*EXERCISE:* The listing below should be printed exactly, every line of it. Skip the pictures.

*DATA SECTION:*
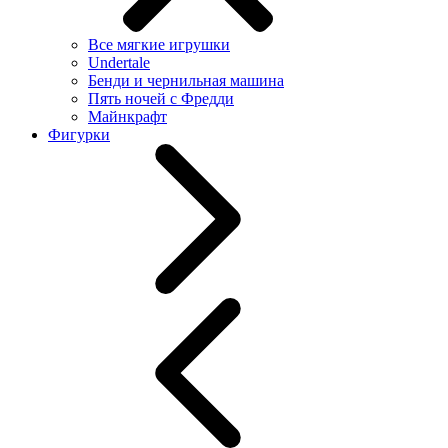
Все мягкие игрушки
Undertale
Бенди и чернильная машина
Пять ночей с Фредди
Майнкрафт
Фигурки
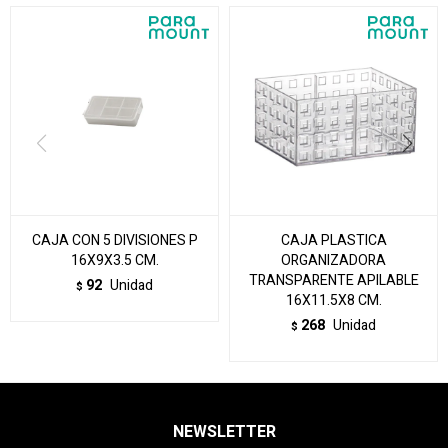
CAJA CON 5 DIVISIONES P
CAJA PLASTICA
16X9X3.5 CM.
ORGANIZADORA
TRANSPARENTE APILABLE
92
Unidad
$
16X11.5X8 CM.
268
Unidad
$
NEWSLETTER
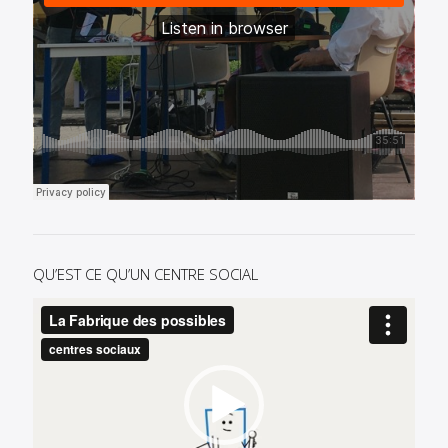
QU’EST CE QU’UN CENTRE SOCIAL
Lecteur
vidéo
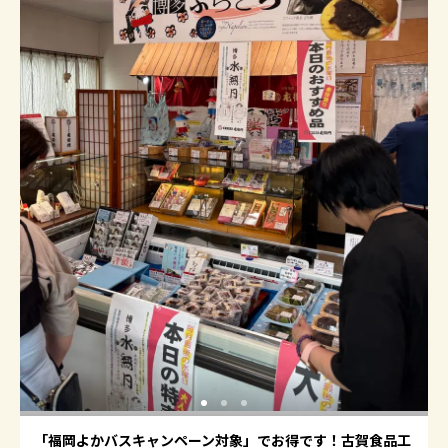
「福岡よかバスキャンペーン対象」でお得です！古賀食品工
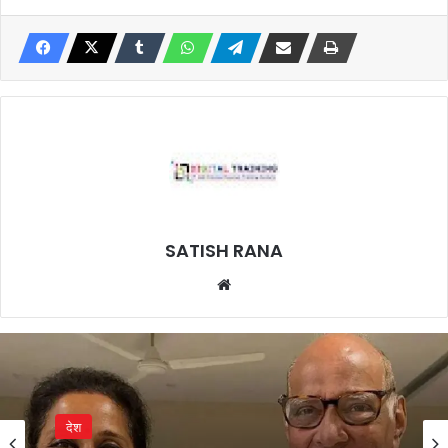
SATISH RANA
Website
देश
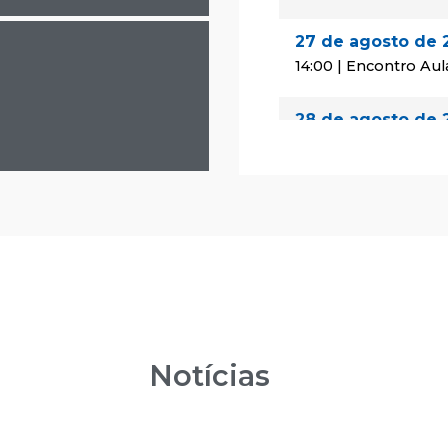
27 de agosto de 
14:00 | Encontro Aul
28 de agosto de 
08:00 | Encontro Au
29 de agosto de 
08:00 | Encontro Au
24 de setembro 
14:00 | Encontro Aul
25 de setembro 
Notícias
08:00 | Encontro Au
26 de setembro 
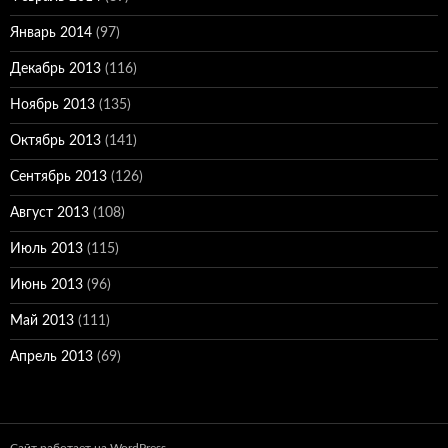
Январь 2014
(97)
Декабрь 2013
(116)
Ноябрь 2013
(135)
Октябрь 2013
(141)
Сентябрь 2013
(126)
Август 2013
(108)
Июль 2013
(115)
Июнь 2013
(96)
Май 2013
(111)
Апрель 2013
(69)
Сайт работает на WordPress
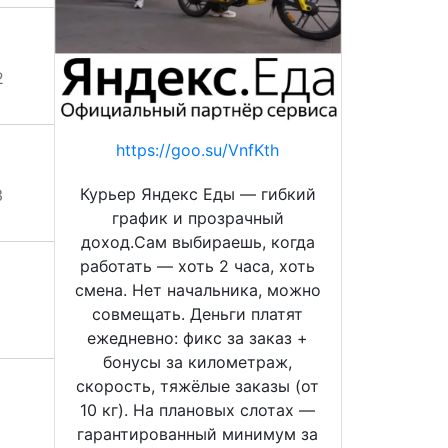
2
https://goo.su/VnfKth
Курьер Яндекс Еды — гибкий
3
график и прозрачный
доход.Сам выбираешь, когда
работать — хоть 2 часа, хоть
смена. Нет начальника, можно
совмещать. Деньги платят
ежедневно: фикс за заказ +
бонусы за километраж,
скорость, тяжёлые заказы (от
10 кг). На плановых слотах —
гарантированный минимум за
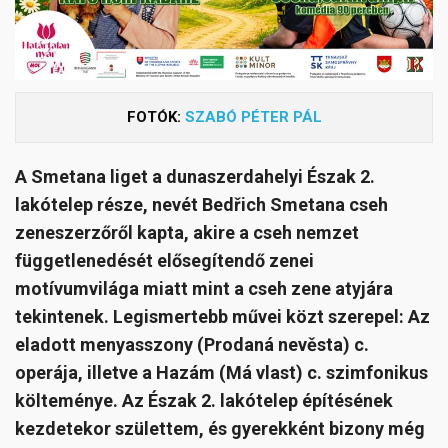
FOTÓK:
SZABÓ PÉTER PÁL
A Smetana liget a dunaszerdahelyi Észak 2.
lakótelep része, nevét Bedřich Smetana cseh
zeneszerzőről kapta, akire a cseh nemzet
függetlenedését elősegítendő zenei
motívumvilága miatt mint a cseh zene atyjára
tekintenek. Legismertebb művei közt szerepel: Az
eladott menyasszony (Prodaná nevěsta) c.
operája, illetve a Hazám (Má vlast) c. szimfonikus
költeménye. Az Észak 2. lakótelep építésének
kezdetekor születtem, és gyerekként bizony még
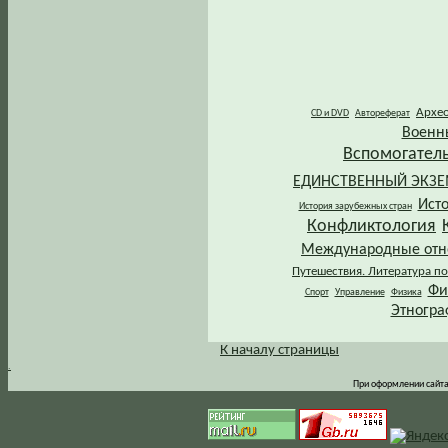
Архе
CD и DVD
Автореферат
Военн
Вспомогател
ЕДИНСТВЕННЫЙ ЭКЗ
Ист
История зарубежных стран
Конфликтология
Международные от
Путешествия. Литература по
Фи
Спорт
Управление
Физика
Этногра
К началу страницы
.
При оформлении сайта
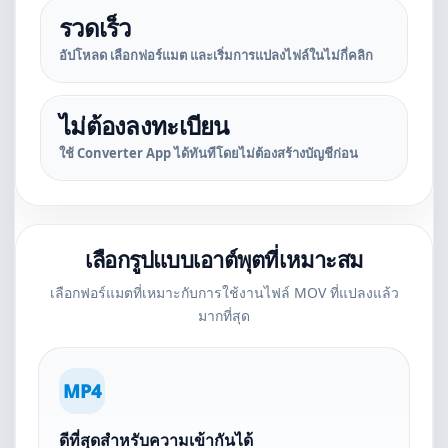
รวดเร็ว
อัปโหลด เลือกฟอร์แมต และเริ่มการแปลงไฟล์ในไม่กี่คลิก
ไม่ต้องลงทะเบียน
ใช้ Converter App ได้ทันทีโดยไม่ต้องสร้างบัญชีก่อน
เลือกรูปแบบเอาต์พุตที่เหมาะสม
เลือกฟอร์แมตที่เหมาะกับการใช้งานไฟล์ MOV ที่แปลงแล้ว
มากที่สุด
MP4
ดีที่สุดสำหรับความเข้ากันได้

*EXERCISE OUTPUT:*
Все мягкие игрушки
Undertale
Бенди и чернильная машина
Пять ночей с Фредди
Майнкрафт
Фигурки
CAJA CON 5 DIVISIONES P
CAJA PLASTICA
16X9X3.5 CM.
ORGANIZADORA
TRANSPARENTE APILABLE
92
Unidad
$
16X11.5X8 CM.
268
Unidad
$
NEWSLETTER
QU’EST CE QU’UN CENTRE SOCIAL
Lecteur
vidéo
「福岡よかバスキャンペーン対象」でお得です！古賀食品工
SATISH RANA
Website
देश
27 de agosto de 
14:00 | Encontro Aul
28 de agosto de 
08:00 | Encontro Au
29 de agosto de 
08:00 | Encontro Au
24 de setembro 
14:00 | Encontro Aul
25 de setembro 
Notícias
08:00 | Encontro Au
26 de setembro 
Январь 2014
(97)
Декабрь 2013
(116)
Ноябрь 2013
(135)
Октябрь 2013
(141)
Сентябрь 2013
(126)
Август 2013
(108)
Июль 2013
(115)
Июнь 2013
(96)
Май 2013
(111)
Апрель 2013
(69)
Сайт работает на WordPress
2
https://goo.su/VnfKth
Курьер Яндекс Еды — гибкий
3
график и прозрачный
доход.Сам выбираешь, когда
работать — хоть 2 часа, хоть
смена. Нет начальника, можно
совмещать. Деньги платят
ежедневно: фикс за заказ +
бонусы за километраж,
скорость, тяжёлые заказы (от
10 кг). На плановых слотах —
гарантированный минимум за
FOTÓK:
SZABÓ PÉTER PÁL
A Smetana liget a dunaszerdahelyi Észak 2.
lakótelep része, nevét Bedřich Smetana cseh
zeneszerzőről kapta, akire a cseh nemzet
függetlenedését elősegítendő zenei
motívumvilága miatt mint a cseh zene atyjára
tekintenek. Legismertebb művei közt szerepel: Az
eladott menyasszony (Prodaná nevěsta) c.
operája, illetve a Hazám (Má vlast) c. szimfonikus
költeménye. Az Észak 2. lakótelep építésének
kezdetekor születtem, és gyerekként bizony még
Архе
CD и DVD
Автореферат
Военн
Вспомогател
ЕДИНСТВЕННЫЙ ЭКЗ
Ист
История зарубежных стран
Конфликтология
Международные от
Путешествия. Литература по
Фи
Спорт
Управление
Физика
Этногра
К началу страницы
.
При оформлении сайта
รวดเร็ว
อัปโหลด เลือกฟอร์แมต และเริ่มการแปลงไฟล์ในไม่กี่คลิก
ไม่ต้องลงทะเบียน
ใช้ Converter App ได้ทันทีโดยไม่ต้องสร้างบัญชีก่อน
เลือกรูปแบบเอาต์พุตที่เหมาะสม
เลือกฟอร์แมตที่เหมาะกับการใช้งานไฟล์ MOV ที่แปลงแล้ว
มากที่สุด
MP4
ดีที่สุดสำหรับความเข้ากันได้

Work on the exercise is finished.